Although a rapid reduction in global greenhouse gas emissions was already needed to address climate change, the task has become doubly urgent in response to Russia’s territorial aggression and weaponization of energy supplies. Achieving net-zero emissions must now be a central objective of defense and security policy.
BRUSSELS – Russia’s invasion of Ukraine has forced the European Union to accelerate the pace of our energy and climate policy. Since the Kremlin has increasingly used energy as a tool for political influence, we must deprive it of its leverage by radically reducing our dependence on fossil-fuel imports from Russia.
The geopolitical rationale for doing so overlaps with the imperative to tackle climate change. The Intergovernmental Panel on Climate Change’s latest report on mitigation underscores the urgency of that task. Total greenhouse gas emissions must peak by 2025 if we are to avoid a catastrophic increase in global temperatures. Moreover, the economy-wide shift to clean energy must be managed carefully to account for the inevitable social and economic consequences; it must be a “just transition.”

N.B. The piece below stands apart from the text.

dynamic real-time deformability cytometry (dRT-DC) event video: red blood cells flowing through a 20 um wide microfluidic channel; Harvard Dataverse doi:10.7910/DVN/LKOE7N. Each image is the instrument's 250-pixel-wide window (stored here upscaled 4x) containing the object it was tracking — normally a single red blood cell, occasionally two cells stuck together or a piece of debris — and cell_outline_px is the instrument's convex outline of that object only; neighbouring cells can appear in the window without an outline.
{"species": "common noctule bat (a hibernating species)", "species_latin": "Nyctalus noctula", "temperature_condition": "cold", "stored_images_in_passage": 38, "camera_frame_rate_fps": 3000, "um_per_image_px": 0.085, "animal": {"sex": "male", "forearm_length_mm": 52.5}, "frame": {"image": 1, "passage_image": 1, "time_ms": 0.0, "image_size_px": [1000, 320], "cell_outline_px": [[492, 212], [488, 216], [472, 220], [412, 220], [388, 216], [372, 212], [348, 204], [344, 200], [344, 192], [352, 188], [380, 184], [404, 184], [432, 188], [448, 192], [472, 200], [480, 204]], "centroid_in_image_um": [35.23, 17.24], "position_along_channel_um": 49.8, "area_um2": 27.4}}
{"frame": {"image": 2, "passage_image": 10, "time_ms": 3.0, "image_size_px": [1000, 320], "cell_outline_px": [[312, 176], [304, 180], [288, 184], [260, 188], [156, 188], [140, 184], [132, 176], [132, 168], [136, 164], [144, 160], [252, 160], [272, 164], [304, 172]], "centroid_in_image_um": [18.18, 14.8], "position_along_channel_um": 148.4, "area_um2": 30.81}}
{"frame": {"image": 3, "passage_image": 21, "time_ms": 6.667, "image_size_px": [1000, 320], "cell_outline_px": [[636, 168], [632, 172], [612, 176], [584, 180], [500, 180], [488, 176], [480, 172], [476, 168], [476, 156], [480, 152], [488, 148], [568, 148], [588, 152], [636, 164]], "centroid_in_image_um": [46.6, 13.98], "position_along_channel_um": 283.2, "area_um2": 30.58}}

The EU and the European Investment Bank have a vital role to play in this transition. Investments in renewables, energy efficiency, and innovative technologies such as green hydrogen are important tools for dealing with Russia’s aggression and helping to save the planet from dependence on fossil fuels. Every euro we spend on the energy transition at home is a euro we keep out of the hands of an authoritarian power that wages aggressive war. Every euro we spend on clean energy enhances our freedom to make our own decisions. Every euro we spend helping our international partners accelerate their own decarbonization strategies is an investment in resilience and in the fight against climate change.